- EXCERPT TO READ:
=== Begin Enclosure ===

The prosperity couldn't last forever, though. During the month of September, and despite Dow Jones peak on September 3, the market was dropping sharply only to be rising and then dropping again. It was like tremors before a big earthquake but nobody heeded the warning. The market had sagged temporarily before, but it always came back stronger( Allen 1986.)

In the days leading up to Black Tuesday, the market was severely unstable. Periods of selling and high volumes of trading were interspersed with brief periods of rising prices and recovery. After the crash, the Dow Jones Industrial Average recovered early in 1930, only to reverse and crash again, reaching a low point of the great bear market in 1932. The Dow did not return to pre-1929 levels until late 1954, and on July 8, 1932 reached its lowest level of the twentieth century:

Anyone who bought stocks in mid-1929 and held on to them saw most of his adult life pass by before getting back to even (Salsman 2004).

Predictions by prominent economists

On September 5 the economist Roger Babson gave a speech saying "Sooner or later, a crash is coming, and it may be terrific." Later that day the stock market declined by about three percent, a phenomenon that became known as the "Babson Break." He had predicted a crash for years but this time the market fell (Allen 1986). The Great Depression soon followed.

=== End Enclosure ===

- DIRECTIONS: Using the passage on the 1929 stock market crash, decide whether each statement agrees with it and quote the exact words that settle each one: 1. The Dow Jones peaked on September 3. 2. The Dow got back to its pre-1929 levels in 1932. 3. Roger Babson gave his speech on September 5.

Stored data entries
=== Begin Enclosure ===

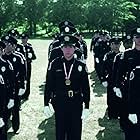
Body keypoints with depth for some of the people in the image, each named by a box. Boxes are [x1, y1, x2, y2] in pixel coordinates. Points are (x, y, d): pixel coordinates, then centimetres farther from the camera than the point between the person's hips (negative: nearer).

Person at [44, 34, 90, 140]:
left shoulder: (81, 66, -1)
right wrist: (46, 104, 0)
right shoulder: (54, 65, -2)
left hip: (76, 105, 0)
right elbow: (49, 85, 1)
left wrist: (86, 107, -1)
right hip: (59, 104, 0)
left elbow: (86, 88, 1)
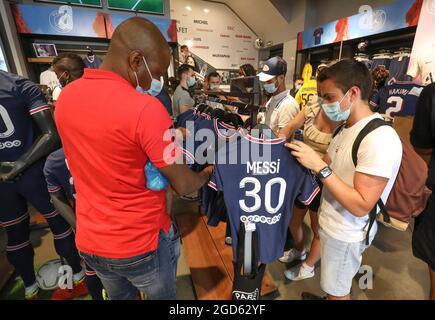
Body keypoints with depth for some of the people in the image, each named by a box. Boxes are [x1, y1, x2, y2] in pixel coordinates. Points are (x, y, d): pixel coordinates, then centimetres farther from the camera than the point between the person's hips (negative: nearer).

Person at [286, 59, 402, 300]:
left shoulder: (380, 138, -26)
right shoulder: (347, 129, 3)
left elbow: (361, 206, -28)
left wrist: (319, 166, -31)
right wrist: (306, 157, -8)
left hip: (346, 234, -7)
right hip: (330, 223, 7)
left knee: (338, 292, 17)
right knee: (332, 288, 26)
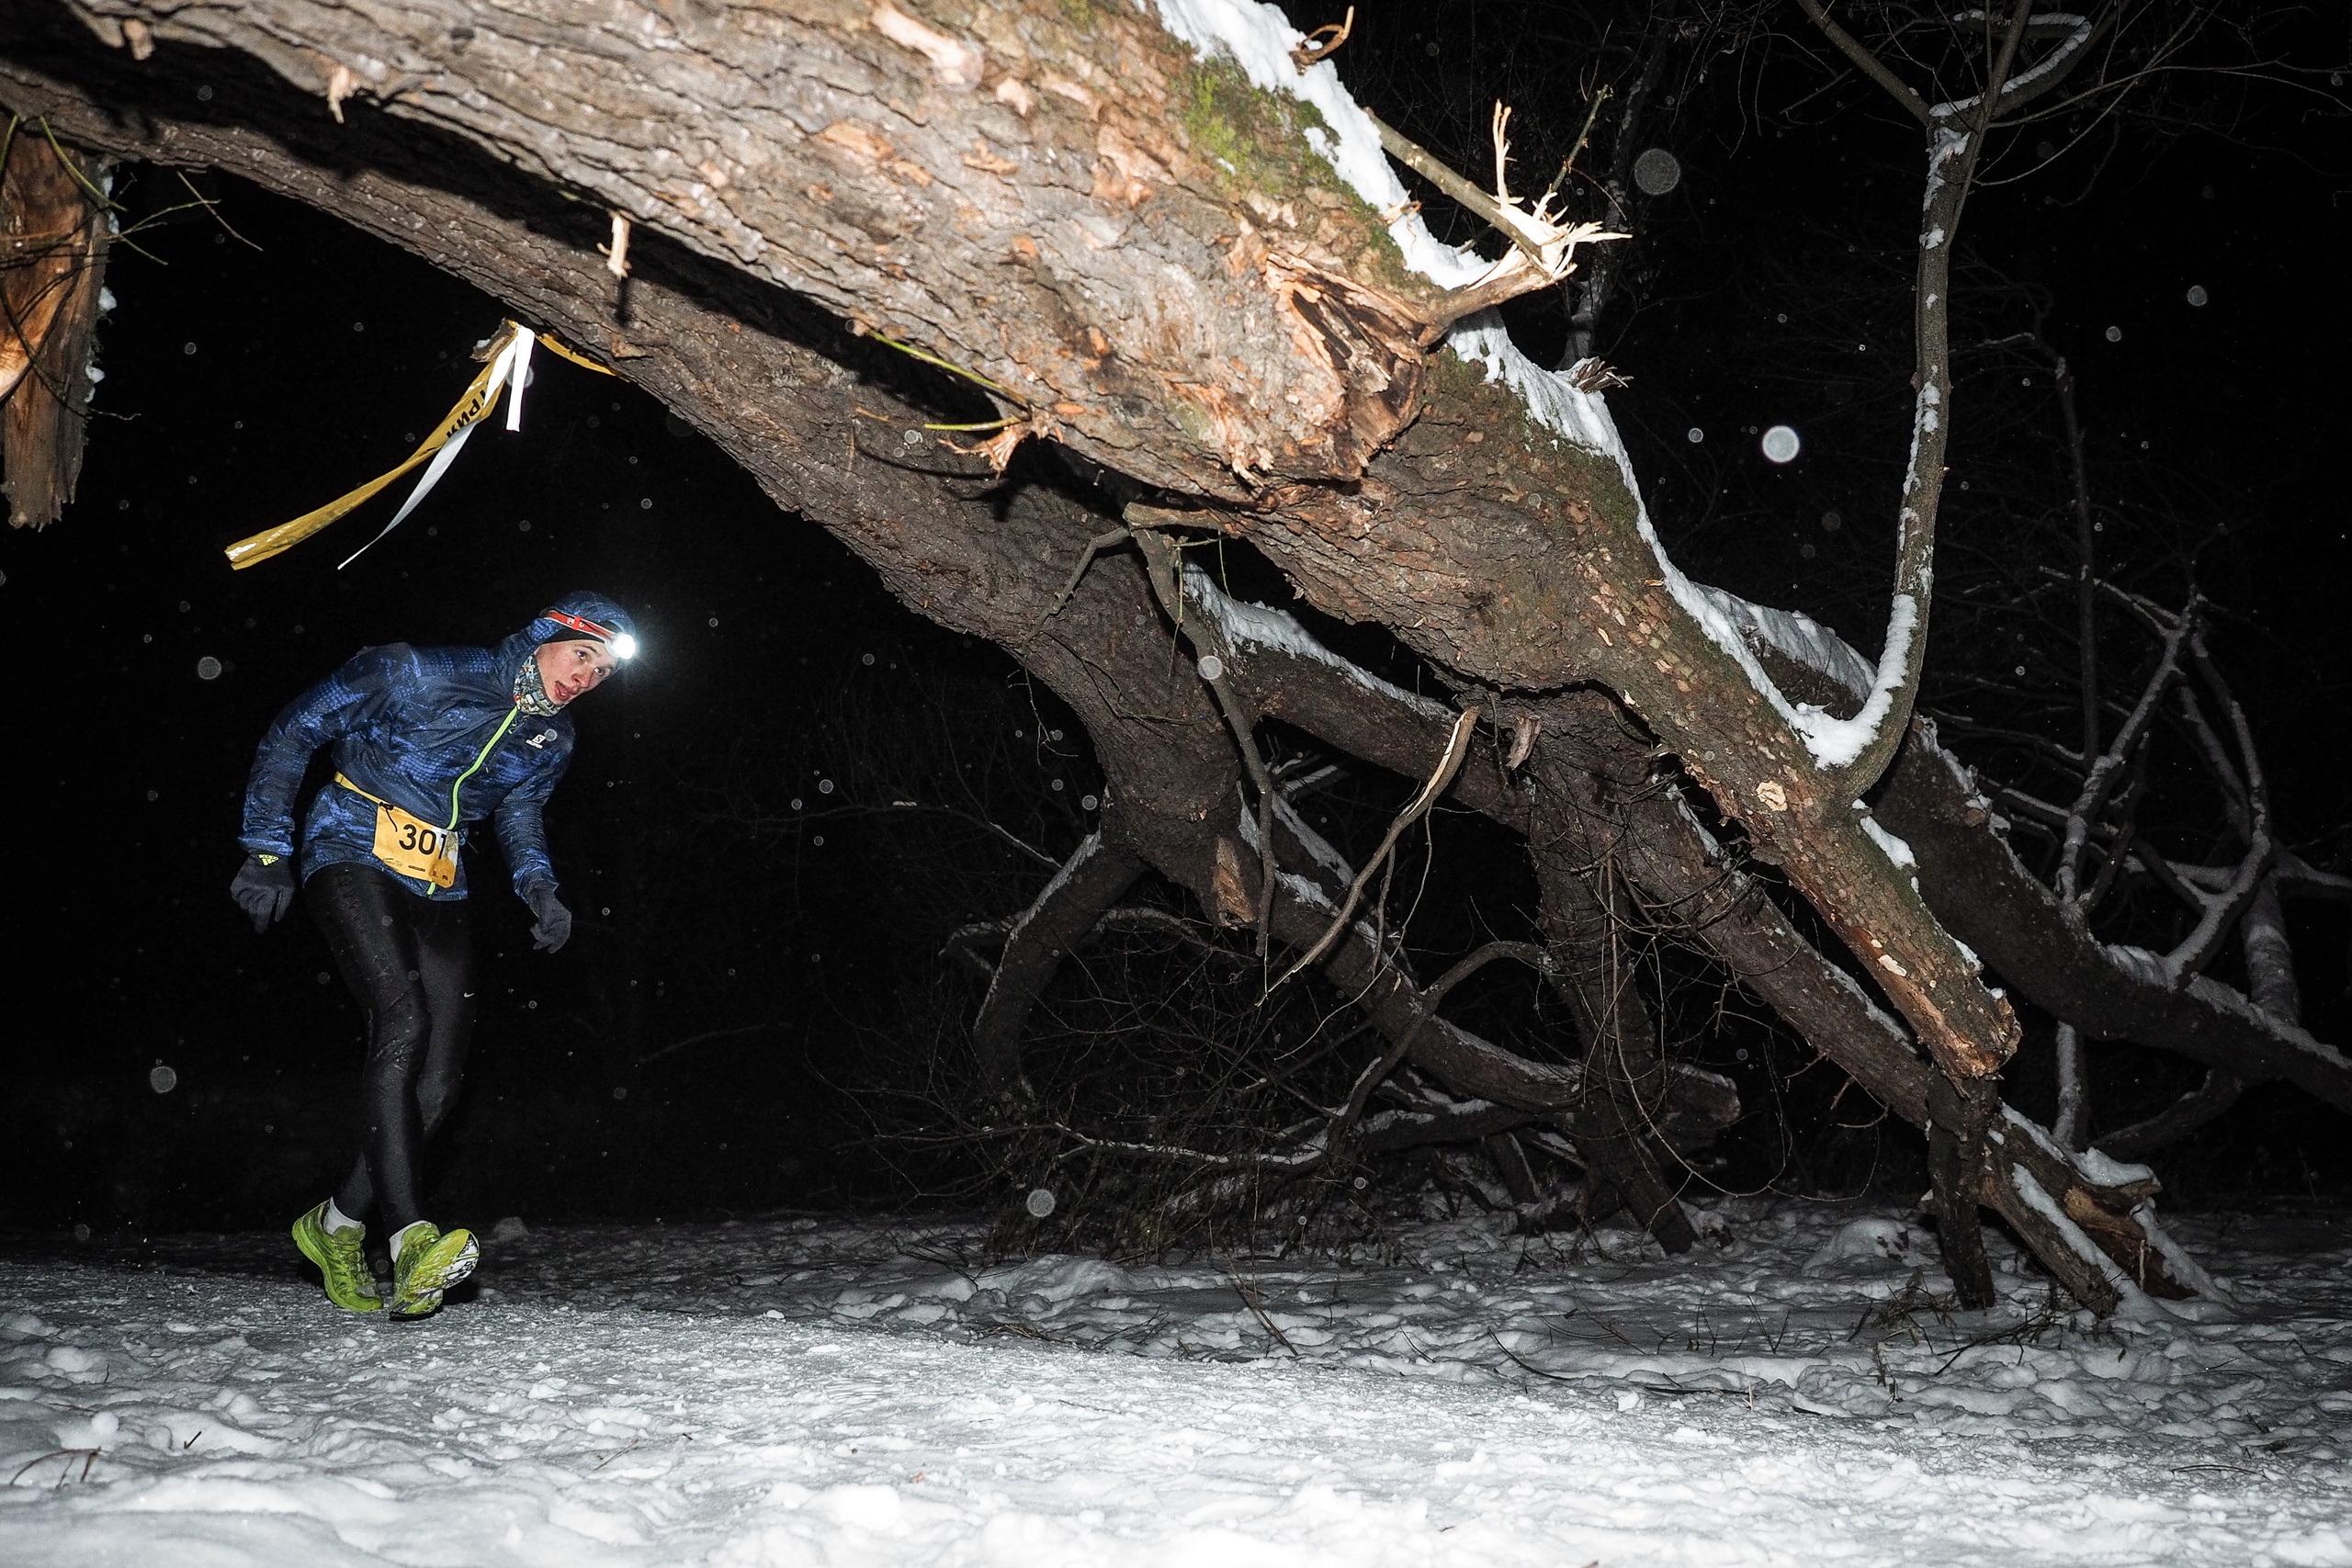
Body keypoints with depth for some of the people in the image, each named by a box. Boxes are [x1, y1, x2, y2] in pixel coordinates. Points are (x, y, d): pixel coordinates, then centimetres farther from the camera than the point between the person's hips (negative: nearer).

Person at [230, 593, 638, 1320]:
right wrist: (267, 851, -10)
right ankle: (411, 1239, -33)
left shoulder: (550, 740, 4)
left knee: (439, 1081, -3)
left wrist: (537, 886, 2)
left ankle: (336, 1225, 15)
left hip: (437, 889, 6)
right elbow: (293, 733, -8)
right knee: (403, 1017, -28)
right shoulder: (416, 673, -15)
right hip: (353, 857, -6)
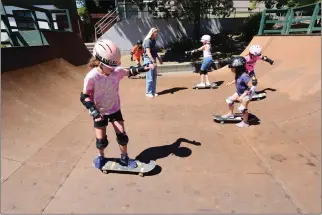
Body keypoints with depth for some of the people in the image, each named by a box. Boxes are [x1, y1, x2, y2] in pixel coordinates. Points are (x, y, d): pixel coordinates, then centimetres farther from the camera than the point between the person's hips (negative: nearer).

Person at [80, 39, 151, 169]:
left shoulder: (117, 71, -16)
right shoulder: (92, 77, -26)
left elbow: (129, 72, 5)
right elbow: (84, 96, -18)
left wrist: (143, 69, -5)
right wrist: (94, 111, -28)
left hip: (114, 109, 3)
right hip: (100, 112, -2)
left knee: (122, 135, 3)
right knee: (101, 140, 8)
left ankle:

=== End Enclosure ===

- REPLY TO THE TASK:
1. Yes: "despite Dow Jones peak on September 3"
2. No: "The Dow did not return to pre-1929 levels until late 1954"
3. Yes: "On September 5 the economist Roger Babson gave a speech"